Faced with a CICIG investigation himself, outgoing President Jimmy Morales battled the commission and managed to schedule its closure for September 2019. As for the remaining presidential candidates, Giammattei opposes the CICIG, while Torres has pledged to decide its future through a referendum.
An end to the CICIG would spur a collective sigh of relief from organized crime, the armed forces and members of the corrupt political establishment.
A grassroots alternative
Against this backdrop, Guatemala saw something new: an Indigenous-led grassroots campaign that gathered significant support. With 10.47 per cent of the presidential vote, Cabrera and the Peoples’ Liberation Movement party (MLP) missed participating in the August run-off ballot by less than four per cent.
The MLP reported irregularities during campaigning and in the omission of the party from some ballots. An Organization of American States’ observation mission rejected the accusations, but the Guatemalan elections tribunal has scheduled a ballot recount.

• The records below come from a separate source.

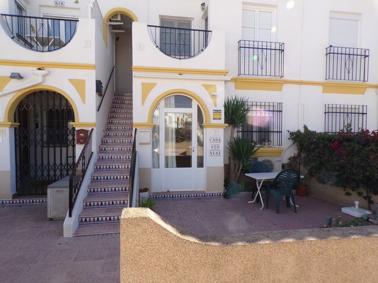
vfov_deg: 56.8
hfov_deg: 71.6
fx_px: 262
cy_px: 142
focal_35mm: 24
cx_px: 189
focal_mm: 4.3
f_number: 5.8
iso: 80
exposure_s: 1/160
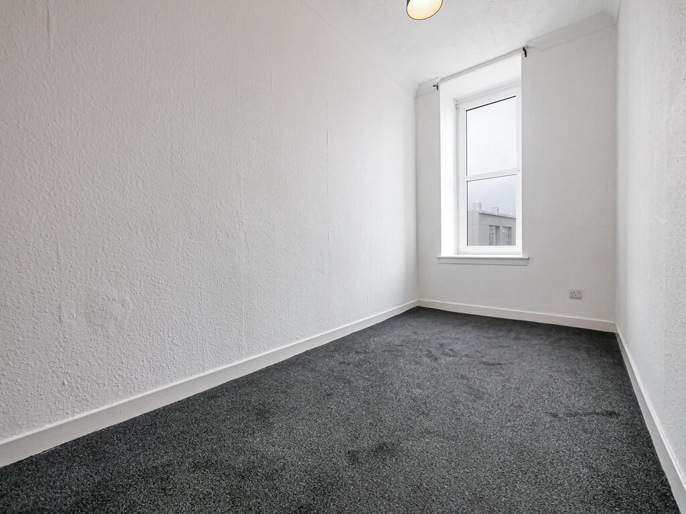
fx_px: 277
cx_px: 343
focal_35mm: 14
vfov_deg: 85.7
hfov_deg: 102.1
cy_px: 257
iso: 500
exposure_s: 1/60
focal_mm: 7
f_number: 4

Cabrera presented a radical alternative. First, she proposed to have national leadership reflect the actual makeup of the country: rural, Indigenous, poor and female. Every Guatemalan president has been a man of Spanish descent. Cabrera’s campaign slogan was: “I choose dignity.”
She also presented a platform like no other. Running with a party that was formed by one of Guatemala’s largest peasant social movement organizations, Cabrera’s platform was based on social justice for the majority population of Indigenous and poor citizens.

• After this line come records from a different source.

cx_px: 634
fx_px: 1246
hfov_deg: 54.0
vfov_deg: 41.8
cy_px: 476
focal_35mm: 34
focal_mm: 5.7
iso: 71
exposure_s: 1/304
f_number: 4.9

The cornerstone of Cabrera’s campaign was a proposal to redefine Guatemala as a pluri-national state based on the equal participation of Indigenous peoples. Her economic plan followed the “buen vivir” or good living approach adopted in Ecuador and Bolivia, and common within Indigenous communities across the Americas.
On the day that Cabrera’s movement formed its party, in 2018, one of its key activists was assassinated. An MLP candidate was also killed during the campaign. The CODECA peasant organization that formed the MLP lost eight members to targeted assassinations during the same period.
The fact that Cabrera’s campaign gained such momentum points to a growing willingness of the Indigenous majority to vote for their interests, rather than out of fear, clientalism or pessimism.
Despite the momentum of Cabrera’s campaign, the MLP only elected one representative to Congress. Two other grassroots and majority Indigenous parties — Winaq and the former guerrilla URNG-Maíz — together elected seven more.
On many issues, this block of eight is likely to join forces with seven representatives of the outsted Aldana’s centre-left Semilla party.
Peasant leader Leocadio Juracán and LGBTQ activist Sandra Morán set a path for social movement activists when they were elected to Congress in 2015. They presented bills to revoke contentious mining and dam licenses, to enact agrarian reform and to protect community water access.
Leftist parties won no congressional seats in the 2007 elections, but took three in 2011, five in 2015 and now eight in 2019.
Fifteen activists and allies in a congress of 160 will hardly change the direction of Guatemalan politics. But support for movement leaders-turned-politicians is on the rise.
The road ahead
Whether Guatemalans elect Torres or Giammattei on Aug. 11, the outlook for democracy and peace is bleak. The incoming Congress is dominated by anti-CICIG and pro-authoritarian parties of the elite. Militarism and violence against rights defenders is on the rise. Migration to Mexico and the United States shows no sign of slowing.
And yet, social movements are reasserting themselves. They have blocked mining projects on Indigenous territories, taken war criminals to trial and even forced the resignation of a president.
Maya candidate Thelma Cabrera’s unprecedented campaign represented the hope for justice in Guatemala. Her bid was unsuccessful, but hope has not been dashed. Together with the congressional seats gained by parties representing social movements, Cabrera’s run suggests that Guatemala’s grassroots opposition is slowly gaining momentum.